Post-harvest is an important period for perennial tree crops and vines. This is when carbohydrates and nutrient reserves (like nitrogen) are replenished prior to dormancy. These reserves are then used at bud or flower burst and the start of the next season.
Post-harvest applications of nutrients and biostimulants ensure adequate levels of nutrients are available and accessed by your trees or vines. Application immediately after harvest also avoids the rush or non-application of required nutrients later in the season due to overly wet conditions.

Carbohydrate reserves play a crucial role

In woody plants, carbohydrates are found at their highest levels in the roots. As a result, energy reserves in roots
change dramatically throughout the year, decreasing rapidly with bud-burst and early leaf growth and sensitive to late-season stresses, management practices and soil fertility.

Poor accumulation of energy reserves post harvest can greatly affect a crop’s performance next season. Energy and nutrient reserves are vital in tree crops such as almonds and stone fruit which start the season with reproductive growth and fruit development before substantial canopy development can supply the energy trees require. [i]

Perennial crops such as apples or vines start a new season with vegetative growth. They depend on reserves only during their earliest stages of development, or until the first five or six leaves have formed. Thereafter, photosynthesis from the leaves becomes the primary source of carbohydrates for flower and fruit growth.

Building energy reserves

Post-harvest leaves remain active to build carbohydrate and nutrient reserves. Sugars synthesised in leaves are converted to starch in the perennial tissues (Fig. 1) and used the following spring to support shoot or flower growth and fruit cluster development.

Fig. 1: Winter vine cane sections and starch colouration with iodine solution: a. horizontal section at the node level; b. horizontal section with starch colouration; c. transversal section at the internode level; d. transversal section with starch colouration
Fig. 1: Winter vine cane sections and starch colouration with iodine solution: a. horizontal section at the node level; b. horizontal section with starch colouration; c. transversal section at the internode level; d. transversal section with starch colouration.[ii]

It is important to provide 4-6 weeks after harvest and before leaf fall so perennial crops can renew their carbohydrate and nutrient reserves.

Importance of nutrients

Nutrient requirements vary depending on the type of crop, age of the plantings and yield target. Typically though, post-harvest applications of N, P and K can be 20 to 40% of the entire season’s nutrient budget.

MATERIAL PROVIDED:
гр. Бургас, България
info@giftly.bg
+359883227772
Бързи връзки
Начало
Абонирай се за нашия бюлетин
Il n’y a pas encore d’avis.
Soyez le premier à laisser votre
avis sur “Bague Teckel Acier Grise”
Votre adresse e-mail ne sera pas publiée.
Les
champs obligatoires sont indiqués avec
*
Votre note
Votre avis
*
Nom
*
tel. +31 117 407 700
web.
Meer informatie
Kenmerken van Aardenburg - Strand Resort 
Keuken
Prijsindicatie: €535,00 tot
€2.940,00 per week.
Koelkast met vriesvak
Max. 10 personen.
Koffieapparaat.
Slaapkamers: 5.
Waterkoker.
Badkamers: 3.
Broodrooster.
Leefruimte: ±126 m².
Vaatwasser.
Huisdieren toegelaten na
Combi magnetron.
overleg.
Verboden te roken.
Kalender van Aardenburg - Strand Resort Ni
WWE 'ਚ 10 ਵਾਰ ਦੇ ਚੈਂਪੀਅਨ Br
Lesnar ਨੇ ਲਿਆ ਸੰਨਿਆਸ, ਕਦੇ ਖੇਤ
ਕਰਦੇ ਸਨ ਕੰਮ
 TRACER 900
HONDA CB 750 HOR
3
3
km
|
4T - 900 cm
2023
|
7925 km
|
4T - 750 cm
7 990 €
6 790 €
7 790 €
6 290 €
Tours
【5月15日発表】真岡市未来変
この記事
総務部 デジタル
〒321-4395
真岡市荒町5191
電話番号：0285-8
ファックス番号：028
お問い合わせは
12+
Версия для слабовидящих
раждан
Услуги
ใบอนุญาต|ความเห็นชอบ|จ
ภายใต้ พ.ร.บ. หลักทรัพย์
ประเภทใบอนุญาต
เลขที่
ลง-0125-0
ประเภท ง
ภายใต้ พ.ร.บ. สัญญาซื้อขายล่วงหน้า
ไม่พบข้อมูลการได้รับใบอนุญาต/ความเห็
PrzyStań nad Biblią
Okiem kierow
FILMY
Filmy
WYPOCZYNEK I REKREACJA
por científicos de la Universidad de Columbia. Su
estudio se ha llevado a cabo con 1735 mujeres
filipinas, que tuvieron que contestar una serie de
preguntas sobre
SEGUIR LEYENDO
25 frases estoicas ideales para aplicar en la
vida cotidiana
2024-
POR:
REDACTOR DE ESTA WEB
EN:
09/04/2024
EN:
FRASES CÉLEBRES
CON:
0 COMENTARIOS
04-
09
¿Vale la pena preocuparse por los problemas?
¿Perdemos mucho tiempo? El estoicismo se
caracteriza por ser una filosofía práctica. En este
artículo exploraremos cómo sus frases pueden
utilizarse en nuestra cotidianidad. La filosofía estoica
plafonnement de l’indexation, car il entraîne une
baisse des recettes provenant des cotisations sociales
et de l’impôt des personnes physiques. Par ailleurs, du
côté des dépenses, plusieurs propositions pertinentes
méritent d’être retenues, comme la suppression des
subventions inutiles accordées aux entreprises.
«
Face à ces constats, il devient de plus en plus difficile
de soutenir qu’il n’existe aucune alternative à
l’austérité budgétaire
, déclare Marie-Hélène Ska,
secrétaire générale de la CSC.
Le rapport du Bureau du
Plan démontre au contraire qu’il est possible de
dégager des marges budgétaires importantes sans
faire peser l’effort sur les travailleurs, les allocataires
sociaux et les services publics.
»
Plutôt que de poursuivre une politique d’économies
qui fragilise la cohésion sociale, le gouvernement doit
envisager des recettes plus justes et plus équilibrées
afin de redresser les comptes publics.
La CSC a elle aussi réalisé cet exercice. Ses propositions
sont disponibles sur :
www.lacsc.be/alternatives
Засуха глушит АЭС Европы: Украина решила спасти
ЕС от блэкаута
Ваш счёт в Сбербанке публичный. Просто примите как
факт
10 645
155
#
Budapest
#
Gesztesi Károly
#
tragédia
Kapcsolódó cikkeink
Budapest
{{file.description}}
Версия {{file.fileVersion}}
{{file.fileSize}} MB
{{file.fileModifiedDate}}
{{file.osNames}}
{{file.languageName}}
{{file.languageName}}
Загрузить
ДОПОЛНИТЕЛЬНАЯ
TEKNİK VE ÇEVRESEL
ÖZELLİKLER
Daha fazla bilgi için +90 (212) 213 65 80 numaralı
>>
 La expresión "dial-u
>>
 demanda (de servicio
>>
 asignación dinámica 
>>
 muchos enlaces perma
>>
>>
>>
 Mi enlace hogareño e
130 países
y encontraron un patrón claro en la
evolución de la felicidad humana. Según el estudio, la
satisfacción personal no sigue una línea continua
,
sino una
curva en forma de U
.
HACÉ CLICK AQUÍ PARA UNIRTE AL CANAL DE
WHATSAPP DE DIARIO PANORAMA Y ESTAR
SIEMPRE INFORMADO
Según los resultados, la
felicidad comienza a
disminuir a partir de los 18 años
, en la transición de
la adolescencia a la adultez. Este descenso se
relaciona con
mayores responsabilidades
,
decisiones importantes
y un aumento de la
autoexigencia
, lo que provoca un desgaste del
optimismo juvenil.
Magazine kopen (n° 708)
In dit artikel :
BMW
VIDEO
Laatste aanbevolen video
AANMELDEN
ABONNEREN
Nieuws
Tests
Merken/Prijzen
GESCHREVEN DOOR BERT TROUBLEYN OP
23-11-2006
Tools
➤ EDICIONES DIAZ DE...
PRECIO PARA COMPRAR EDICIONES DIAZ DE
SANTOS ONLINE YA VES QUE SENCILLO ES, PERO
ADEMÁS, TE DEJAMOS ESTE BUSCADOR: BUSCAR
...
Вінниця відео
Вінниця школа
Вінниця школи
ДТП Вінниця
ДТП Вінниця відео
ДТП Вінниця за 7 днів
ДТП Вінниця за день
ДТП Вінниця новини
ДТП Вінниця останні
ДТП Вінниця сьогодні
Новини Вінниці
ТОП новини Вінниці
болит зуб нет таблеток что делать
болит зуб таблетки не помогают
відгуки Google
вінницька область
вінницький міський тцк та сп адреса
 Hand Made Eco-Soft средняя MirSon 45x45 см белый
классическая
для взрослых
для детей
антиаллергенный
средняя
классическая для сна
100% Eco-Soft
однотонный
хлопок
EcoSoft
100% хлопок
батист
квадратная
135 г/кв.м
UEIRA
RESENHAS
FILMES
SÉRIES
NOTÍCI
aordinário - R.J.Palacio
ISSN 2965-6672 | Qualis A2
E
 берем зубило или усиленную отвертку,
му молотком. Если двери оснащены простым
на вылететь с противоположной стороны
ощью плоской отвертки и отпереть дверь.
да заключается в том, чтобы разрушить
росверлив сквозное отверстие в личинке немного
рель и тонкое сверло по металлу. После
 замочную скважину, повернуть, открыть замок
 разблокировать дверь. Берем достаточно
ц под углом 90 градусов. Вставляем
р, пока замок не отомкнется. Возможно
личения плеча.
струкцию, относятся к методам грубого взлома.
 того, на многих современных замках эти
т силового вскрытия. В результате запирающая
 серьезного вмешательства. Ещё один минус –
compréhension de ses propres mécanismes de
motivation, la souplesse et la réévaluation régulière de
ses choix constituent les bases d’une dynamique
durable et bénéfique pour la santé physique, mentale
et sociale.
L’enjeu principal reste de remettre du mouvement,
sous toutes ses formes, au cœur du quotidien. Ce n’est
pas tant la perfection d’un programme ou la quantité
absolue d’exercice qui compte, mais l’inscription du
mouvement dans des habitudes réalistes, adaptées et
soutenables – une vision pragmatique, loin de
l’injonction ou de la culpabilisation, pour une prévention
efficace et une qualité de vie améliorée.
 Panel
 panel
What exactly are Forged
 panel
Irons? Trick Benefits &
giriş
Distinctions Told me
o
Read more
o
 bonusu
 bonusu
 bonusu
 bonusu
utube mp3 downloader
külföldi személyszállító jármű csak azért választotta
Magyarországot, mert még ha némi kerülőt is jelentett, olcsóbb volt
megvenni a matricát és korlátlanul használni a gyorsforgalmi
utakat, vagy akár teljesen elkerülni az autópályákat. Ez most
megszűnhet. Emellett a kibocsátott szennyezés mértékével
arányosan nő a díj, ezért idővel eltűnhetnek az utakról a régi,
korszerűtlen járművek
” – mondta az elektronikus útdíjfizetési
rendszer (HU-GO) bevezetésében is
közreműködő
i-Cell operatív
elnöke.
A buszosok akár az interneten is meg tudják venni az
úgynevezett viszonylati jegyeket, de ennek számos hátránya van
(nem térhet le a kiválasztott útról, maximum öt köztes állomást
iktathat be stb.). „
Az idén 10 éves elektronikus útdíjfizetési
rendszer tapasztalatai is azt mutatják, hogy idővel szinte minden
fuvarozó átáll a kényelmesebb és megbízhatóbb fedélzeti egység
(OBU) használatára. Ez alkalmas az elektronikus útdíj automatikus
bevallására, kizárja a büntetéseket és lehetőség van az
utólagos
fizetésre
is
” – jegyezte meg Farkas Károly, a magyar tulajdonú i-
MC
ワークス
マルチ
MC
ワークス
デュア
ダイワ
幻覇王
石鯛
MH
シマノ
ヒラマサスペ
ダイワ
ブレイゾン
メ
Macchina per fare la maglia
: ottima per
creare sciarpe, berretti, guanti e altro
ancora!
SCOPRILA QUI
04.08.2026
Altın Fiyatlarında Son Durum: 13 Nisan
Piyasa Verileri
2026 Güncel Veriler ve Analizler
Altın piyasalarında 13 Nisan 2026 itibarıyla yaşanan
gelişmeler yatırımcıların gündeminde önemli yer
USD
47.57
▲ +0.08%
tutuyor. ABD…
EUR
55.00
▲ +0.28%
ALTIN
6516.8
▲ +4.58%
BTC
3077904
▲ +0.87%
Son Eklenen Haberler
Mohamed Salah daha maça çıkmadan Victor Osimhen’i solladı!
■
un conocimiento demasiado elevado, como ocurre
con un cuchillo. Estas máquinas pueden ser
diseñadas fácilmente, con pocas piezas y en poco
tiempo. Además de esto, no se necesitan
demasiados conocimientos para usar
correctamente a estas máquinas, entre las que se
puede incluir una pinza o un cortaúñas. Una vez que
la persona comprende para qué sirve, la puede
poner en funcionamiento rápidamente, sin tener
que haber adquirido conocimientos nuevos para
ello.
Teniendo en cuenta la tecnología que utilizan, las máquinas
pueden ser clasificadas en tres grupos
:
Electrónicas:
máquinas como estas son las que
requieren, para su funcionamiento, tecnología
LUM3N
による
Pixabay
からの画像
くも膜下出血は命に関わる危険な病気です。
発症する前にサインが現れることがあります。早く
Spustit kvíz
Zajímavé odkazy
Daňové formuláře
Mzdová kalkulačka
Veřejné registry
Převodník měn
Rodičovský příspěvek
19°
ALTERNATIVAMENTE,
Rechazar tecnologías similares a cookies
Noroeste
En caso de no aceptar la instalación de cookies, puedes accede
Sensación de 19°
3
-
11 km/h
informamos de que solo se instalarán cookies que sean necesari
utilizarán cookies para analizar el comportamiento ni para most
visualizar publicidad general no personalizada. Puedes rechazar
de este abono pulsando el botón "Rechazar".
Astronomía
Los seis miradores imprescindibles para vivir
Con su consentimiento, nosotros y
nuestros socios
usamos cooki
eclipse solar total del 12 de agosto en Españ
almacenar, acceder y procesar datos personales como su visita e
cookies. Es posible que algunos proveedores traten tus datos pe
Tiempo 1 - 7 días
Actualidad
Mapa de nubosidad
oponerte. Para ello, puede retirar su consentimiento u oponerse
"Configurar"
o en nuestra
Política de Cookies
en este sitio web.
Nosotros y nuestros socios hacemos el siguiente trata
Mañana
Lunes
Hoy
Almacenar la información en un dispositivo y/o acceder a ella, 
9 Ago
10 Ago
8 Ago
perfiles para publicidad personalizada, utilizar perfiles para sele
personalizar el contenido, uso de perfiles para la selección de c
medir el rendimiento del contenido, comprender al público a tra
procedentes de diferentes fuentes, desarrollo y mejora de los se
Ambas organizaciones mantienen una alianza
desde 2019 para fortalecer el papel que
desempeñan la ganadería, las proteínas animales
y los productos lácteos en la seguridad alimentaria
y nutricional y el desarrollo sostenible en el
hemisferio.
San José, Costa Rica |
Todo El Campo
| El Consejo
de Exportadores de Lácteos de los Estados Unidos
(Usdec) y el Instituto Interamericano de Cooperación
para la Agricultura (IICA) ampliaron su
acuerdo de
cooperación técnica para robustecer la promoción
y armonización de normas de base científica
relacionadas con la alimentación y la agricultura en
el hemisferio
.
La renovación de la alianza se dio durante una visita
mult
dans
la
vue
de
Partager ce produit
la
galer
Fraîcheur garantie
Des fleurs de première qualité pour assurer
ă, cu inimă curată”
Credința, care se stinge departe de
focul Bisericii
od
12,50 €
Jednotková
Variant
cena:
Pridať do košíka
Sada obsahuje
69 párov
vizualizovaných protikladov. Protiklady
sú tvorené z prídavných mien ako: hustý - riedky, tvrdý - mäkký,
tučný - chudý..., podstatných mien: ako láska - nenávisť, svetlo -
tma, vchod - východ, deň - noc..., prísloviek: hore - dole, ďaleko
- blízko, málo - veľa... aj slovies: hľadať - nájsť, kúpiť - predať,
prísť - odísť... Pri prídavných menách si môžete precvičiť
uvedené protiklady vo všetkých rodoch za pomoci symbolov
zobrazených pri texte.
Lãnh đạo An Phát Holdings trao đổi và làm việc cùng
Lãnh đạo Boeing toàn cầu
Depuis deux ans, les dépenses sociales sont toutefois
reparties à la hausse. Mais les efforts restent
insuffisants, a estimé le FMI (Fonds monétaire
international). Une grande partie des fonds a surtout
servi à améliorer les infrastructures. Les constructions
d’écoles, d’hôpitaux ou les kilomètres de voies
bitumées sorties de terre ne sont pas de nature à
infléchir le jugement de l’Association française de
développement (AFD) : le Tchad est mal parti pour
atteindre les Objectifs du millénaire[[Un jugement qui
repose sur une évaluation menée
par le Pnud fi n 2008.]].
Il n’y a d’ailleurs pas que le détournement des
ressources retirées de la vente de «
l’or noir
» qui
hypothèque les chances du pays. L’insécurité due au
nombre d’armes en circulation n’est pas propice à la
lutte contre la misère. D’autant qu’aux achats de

INSTRUCTIONS FOR THE TASK: From the post-harvest nutrition text, extract the passage that begins at the words "Post-harvest is an" and ends after the words "and soil fertility.", copying it word for word.

EXERCISE RESPONSE:
Post-harvest is an important period for perennial tree crops and vines. This is when carbohydrates and nutrient reserves (like nitrogen) are replenished prior to dormancy. These reserves are then used at bud or flower burst and the start of the next season.
Post-harvest applications of nutrients and biostimulants ensure adequate levels of nutrients are available and accessed by your trees or vines. Application immediately after harvest also avoids the rush or non-application of required nutrients later in the season due to overly wet conditions.

Carbohydrate reserves play a crucial role

In woody plants, carbohydrates are found at their highest levels in the roots. As a result, energy reserves in roots
change dramatically throughout the year, decreasing rapidly with bud-burst and early leaf growth and sensitive to late-season stresses, management practices and soil fertility.